(DATA PROVIDED begins)
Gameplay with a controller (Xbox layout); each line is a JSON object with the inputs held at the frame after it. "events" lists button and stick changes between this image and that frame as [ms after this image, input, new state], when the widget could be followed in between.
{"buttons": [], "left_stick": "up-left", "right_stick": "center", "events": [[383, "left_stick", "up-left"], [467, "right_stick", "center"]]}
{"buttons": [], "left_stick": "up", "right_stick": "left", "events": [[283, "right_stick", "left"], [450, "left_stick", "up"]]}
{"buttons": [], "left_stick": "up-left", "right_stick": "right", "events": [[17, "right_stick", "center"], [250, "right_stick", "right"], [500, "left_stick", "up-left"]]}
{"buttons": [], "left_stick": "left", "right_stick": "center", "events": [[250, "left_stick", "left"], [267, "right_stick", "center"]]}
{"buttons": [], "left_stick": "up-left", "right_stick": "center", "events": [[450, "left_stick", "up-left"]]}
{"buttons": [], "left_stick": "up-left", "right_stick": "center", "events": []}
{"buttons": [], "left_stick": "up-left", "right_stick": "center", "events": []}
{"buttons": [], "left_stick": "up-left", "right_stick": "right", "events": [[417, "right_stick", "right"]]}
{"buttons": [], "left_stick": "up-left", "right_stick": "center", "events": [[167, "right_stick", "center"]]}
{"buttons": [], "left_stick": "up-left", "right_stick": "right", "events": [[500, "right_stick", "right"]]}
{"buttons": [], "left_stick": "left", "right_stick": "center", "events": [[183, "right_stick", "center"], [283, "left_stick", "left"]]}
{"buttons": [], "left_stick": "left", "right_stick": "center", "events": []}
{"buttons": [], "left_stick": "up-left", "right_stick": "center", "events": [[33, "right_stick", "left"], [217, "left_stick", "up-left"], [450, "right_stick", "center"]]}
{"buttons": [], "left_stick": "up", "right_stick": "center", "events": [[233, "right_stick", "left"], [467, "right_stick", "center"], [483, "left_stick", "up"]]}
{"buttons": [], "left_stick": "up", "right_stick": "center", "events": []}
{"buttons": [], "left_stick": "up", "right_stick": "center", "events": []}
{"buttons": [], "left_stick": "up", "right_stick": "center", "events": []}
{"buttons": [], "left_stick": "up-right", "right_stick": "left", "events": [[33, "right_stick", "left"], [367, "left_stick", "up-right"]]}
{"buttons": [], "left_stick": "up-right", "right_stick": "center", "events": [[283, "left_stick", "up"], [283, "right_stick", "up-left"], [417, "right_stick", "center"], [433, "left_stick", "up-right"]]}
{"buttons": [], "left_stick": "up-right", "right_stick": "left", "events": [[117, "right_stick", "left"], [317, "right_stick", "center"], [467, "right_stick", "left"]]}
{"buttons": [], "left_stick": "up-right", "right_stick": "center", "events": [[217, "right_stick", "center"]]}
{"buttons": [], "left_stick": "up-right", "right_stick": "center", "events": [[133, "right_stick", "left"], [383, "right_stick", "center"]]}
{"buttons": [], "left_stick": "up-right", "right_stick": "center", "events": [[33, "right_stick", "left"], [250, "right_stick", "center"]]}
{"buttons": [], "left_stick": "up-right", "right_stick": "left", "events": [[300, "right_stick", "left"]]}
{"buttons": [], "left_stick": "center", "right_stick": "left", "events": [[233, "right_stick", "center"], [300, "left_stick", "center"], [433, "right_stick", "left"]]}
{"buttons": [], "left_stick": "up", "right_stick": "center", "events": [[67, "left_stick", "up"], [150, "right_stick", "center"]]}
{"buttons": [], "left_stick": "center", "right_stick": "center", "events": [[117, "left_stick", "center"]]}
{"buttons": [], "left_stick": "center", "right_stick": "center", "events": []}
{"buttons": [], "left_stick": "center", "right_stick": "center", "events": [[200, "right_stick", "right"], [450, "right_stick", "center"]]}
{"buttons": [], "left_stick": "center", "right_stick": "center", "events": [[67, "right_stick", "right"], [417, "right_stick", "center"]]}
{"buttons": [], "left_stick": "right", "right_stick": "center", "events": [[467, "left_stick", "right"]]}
(DATA PROVIDED ends)
*TASK TO CARRY OUT*: The entries shown above must be reproduced in full, exactly as written.

*EXERCISE OUTPUT*:
Gameplay with a controller (Xbox layout); each line is a JSON object with the inputs held at the frame after it. "events" lists button and stick changes between this image and that frame as [ms after this image, input, new state], when the widget could be followed in between.
{"buttons": [], "left_stick": "up-left", "right_stick": "center", "events": [[383, "left_stick", "up-left"], [467, "right_stick", "center"]]}
{"buttons": [], "left_stick": "up", "right_stick": "left", "events": [[283, "right_stick", "left"], [450, "left_stick", "up"]]}
{"buttons": [], "left_stick": "up-left", "right_stick": "right", "events": [[17, "right_stick", "center"], [250, "right_stick", "right"], [500, "left_stick", "up-left"]]}
{"buttons": [], "left_stick": "left", "right_stick": "center", "events": [[250, "left_stick", "left"], [267, "right_stick", "center"]]}
{"buttons": [], "left_stick": "up-left", "right_stick": "center", "events": [[450, "left_stick", "up-left"]]}
{"buttons": [], "left_stick": "up-left", "right_stick": "center", "events": []}
{"buttons": [], "left_stick": "up-left", "right_stick": "center", "events": []}
{"buttons": [], "left_stick": "up-left", "right_stick": "right", "events": [[417, "right_stick", "right"]]}
{"buttons": [], "left_stick": "up-left", "right_stick": "center", "events": [[167, "right_stick", "center"]]}
{"buttons": [], "left_stick": "up-left", "right_stick": "right", "events": [[500, "right_stick", "right"]]}
{"buttons": [], "left_stick": "left", "right_stick": "center", "events": [[183, "right_stick", "center"], [283, "left_stick", "left"]]}
{"buttons": [], "left_stick": "left", "right_stick": "center", "events": []}
{"buttons": [], "left_stick": "up-left", "right_stick": "center", "events": [[33, "right_stick", "left"], [217, "left_stick", "up-left"], [450, "right_stick", "center"]]}
{"buttons": [], "left_stick": "up", "right_stick": "center", "events": [[233, "right_stick", "left"], [467, "right_stick", "center"], [483, "left_stick", "up"]]}
{"buttons": [], "left_stick": "up", "right_stick": "center", "events": []}
{"buttons": [], "left_stick": "up", "right_stick": "center", "events": []}
{"buttons": [], "left_stick": "up", "right_stick": "center", "events": []}
{"buttons": [], "left_stick": "up-right", "right_stick": "left", "events": [[33, "right_stick", "left"], [367, "left_stick", "up-right"]]}
{"buttons": [], "left_stick": "up-right", "right_stick": "center", "events": [[283, "left_stick", "up"], [283, "right_stick", "up-left"], [417, "right_stick", "center"], [433, "left_stick", "up-right"]]}
{"buttons": [], "left_stick": "up-right", "right_stick": "left", "events": [[117, "right_stick", "left"], [317, "right_stick", "center"], [467, "right_stick", "left"]]}
{"buttons": [], "left_stick": "up-right", "right_stick": "center", "events": [[217, "right_stick", "center"]]}
{"buttons": [], "left_stick": "up-right", "right_stick": "center", "events": [[133, "right_stick", "left"], [383, "right_stick", "center"]]}
{"buttons": [], "left_stick": "up-right", "right_stick": "center", "events": [[33, "right_stick", "left"], [250, "right_stick", "center"]]}
{"buttons": [], "left_stick": "up-right", "right_stick": "left", "events": [[300, "right_stick", "left"]]}
{"buttons": [], "left_stick": "center", "right_stick": "left", "events": [[233, "right_stick", "center"], [300, "left_stick", "center"], [433, "right_stick", "left"]]}
{"buttons": [], "left_stick": "up", "right_stick": "center", "events": [[67, "left_stick", "up"], [150, "right_stick", "center"]]}
{"buttons": [], "left_stick": "center", "right_stick": "center", "events": [[117, "left_stick", "center"]]}
{"buttons": [], "left_stick": "center", "right_stick": "center", "events": []}
{"buttons": [], "left_stick": "center", "right_stick": "center", "events": [[200, "right_stick", "right"], [450, "right_stick", "center"]]}
{"buttons": [], "left_stick": "center", "right_stick": "center", "events": [[67, "right_stick", "right"], [417, "right_stick", "center"]]}
{"buttons": [], "left_stick": "right", "right_stick": "center", "events": [[467, "left_stick", "right"]]}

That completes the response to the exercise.